Aren’t networks wonderful? Recently a men’s book club in Leeds asked the incredible Culture Vulturess to help them crowd source their next book for discussion.When I say ‘men’s book club’, women have been known to cringe or say ‘Ew’ or words to that effect. Let me clarify. They don’t read ‘men’s’ books – not smut, not stereotypically ‘male’ action hero, guns ‘n’ grenades books. They’re all men, that’s all. Middle aged, mostly middle class men (their description, not mine) who wanted to do something constructive and intellectually stimulating some of the time.
Somewhere along the line the idea came up that they should also invite a guest – maybe even (shock, horror) a female guest.
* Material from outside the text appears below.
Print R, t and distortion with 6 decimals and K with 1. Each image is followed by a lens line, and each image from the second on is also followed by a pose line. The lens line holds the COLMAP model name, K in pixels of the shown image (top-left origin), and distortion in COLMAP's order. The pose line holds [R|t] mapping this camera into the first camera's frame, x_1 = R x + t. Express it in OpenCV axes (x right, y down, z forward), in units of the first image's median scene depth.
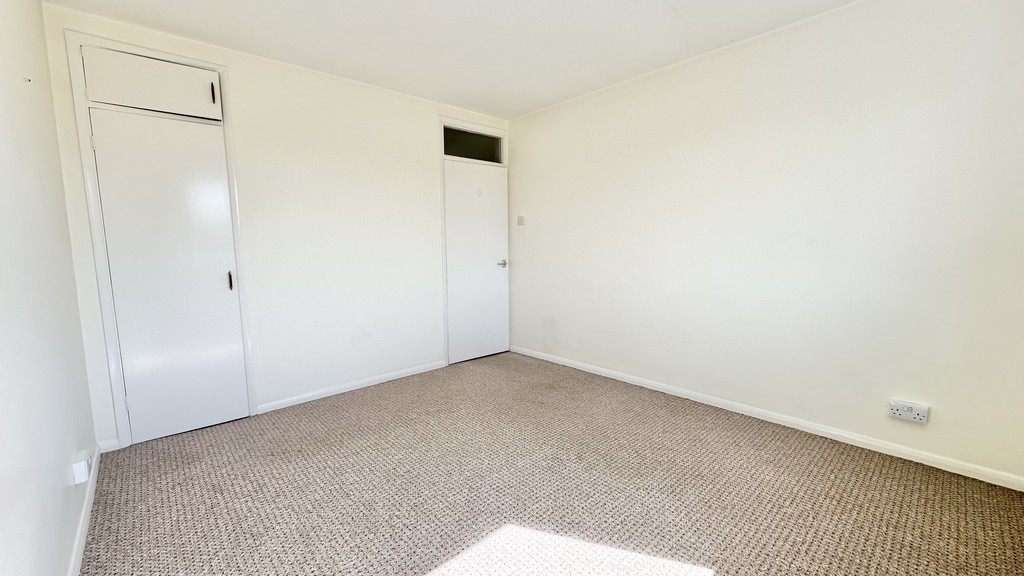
lens RADIAL K [[408.9, 0, 506.2], [0, 408.9, 289.9], [0, 0, 1]] dist [-0.006343, 0.000907]
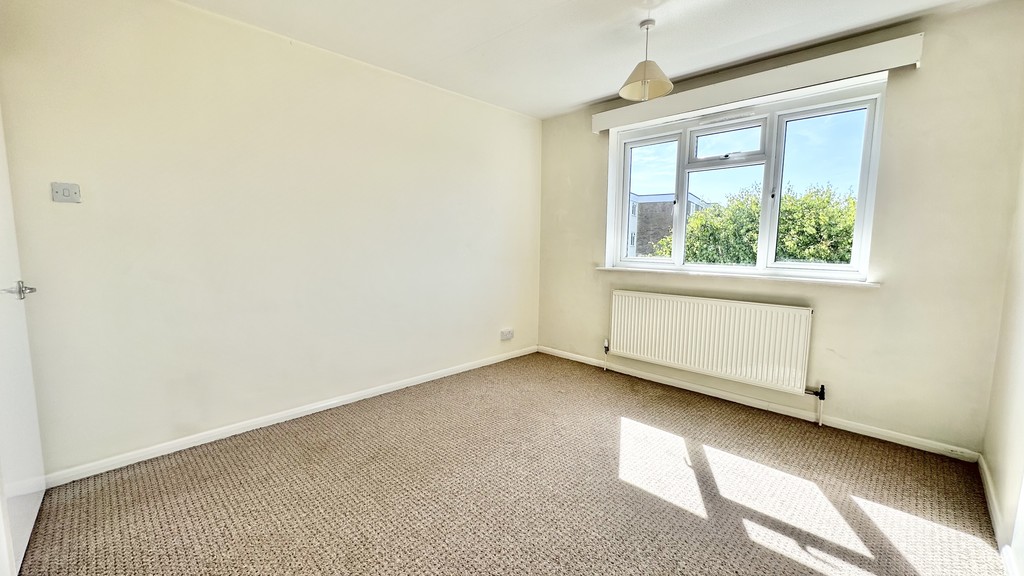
lens RADIAL K [[408.9, 0, 511.8], [0, 408.9, 291.6], [0, 0, 1]] dist [-0.006343, 0.000907]
pose [[-0.055558, -0.112274, 0.992123, -0.581765], [0.107467, 0.987213, 0.117736, -0.076169], [-0.992655, 0.113162, -0.042782, 0.694863]]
Emma suggested me, as I write books, read a lot of them and – yes, though it pains my female vanity to voice it – am of the same age and social class as the book club chaps.
The crowd-sourced book was ‘Alone in Berlin’, which I dutifully reread, demonstrating my dedication to duty and unquenchable desire to be, if not top of the class, at least Swot Numero Uno. Tough call with these guys, as they take this book club business very seriously. OK, so they meet in the pub and drink lots of wine. Yes, they have a good laugh and chatter about their lives, work, families etc but that’s not the point of the whole endeavour.
What they do is analyze books in a highly structured (some might say rather male…) manner. There are rules, you see. First, members must read the book, on pain of death – or at least opproprium, which to my little nerd mind is worse. Second, everyone scores the book out of ten at the beginning of the meeting. Third, each person gives their review without interruption. Finally, everyone reflects on the score they initially gave and adjusts it if they’ve been swayed by comments from other readers.
Discussion of ‘Alone in Berlin’ was in-depth, detailed, lengthy (hurrah for table service!) and at times quite passionate and complex. There were some extreme differences in the views on the quality of the translation, the characterization, the plot (some thought it was genius while another thought it was utter rubbish). There was wine, hilarity and swear words. Forget those trendy, over-priced bars in the city centre; this is what I call a lively night out.
So, what did I learn from my evening with the fabulous book boys? Well, the structure worked brilliantly. I’ve been to book clubs before where everyone ended up talking over each other in their enthusiasm to share their thoughts. These were fun too but this time I definitely felt I learned more about both the book and the way I interpret fiction than I have in the past.
I also discovered that this particular men’s book club hasn’t given much consideration to the way female characters are written before. They happily did so when I raised it and began to engage too with the way relationships are constructed in fiction, something they said they hadn’t really done before.
They also told me that, while the book club provides intellectual stimulus and challenge, it also serves an important personal role. The books that they’ve read over the years (they’re now in their sixth year) have occasionally provided a springboard to discuss things going on in their own lives, good and bad, which they said would never happen in different settings, even with close friends. Women, they felt, chat freely about emotional highs and lows, men not so much.
Finally, although they thought they had a fairly even male/female balance among authors, they realized that only one of their eleven books this year was written by a woman. So I recommended ‘A Thousand Acres’ by Jane Smiley. Can’t wait to see what scores they come up with for that…
The club is looking for a new member and have been thinking of each inviting a guest in turn. I’d suggest also throwing it out to Culture Vultures occasionally; hanging out with these guys is a treat that should be shared around a bit – brain fuel and good fun. What more could a girl (or boy) ask for on a night out?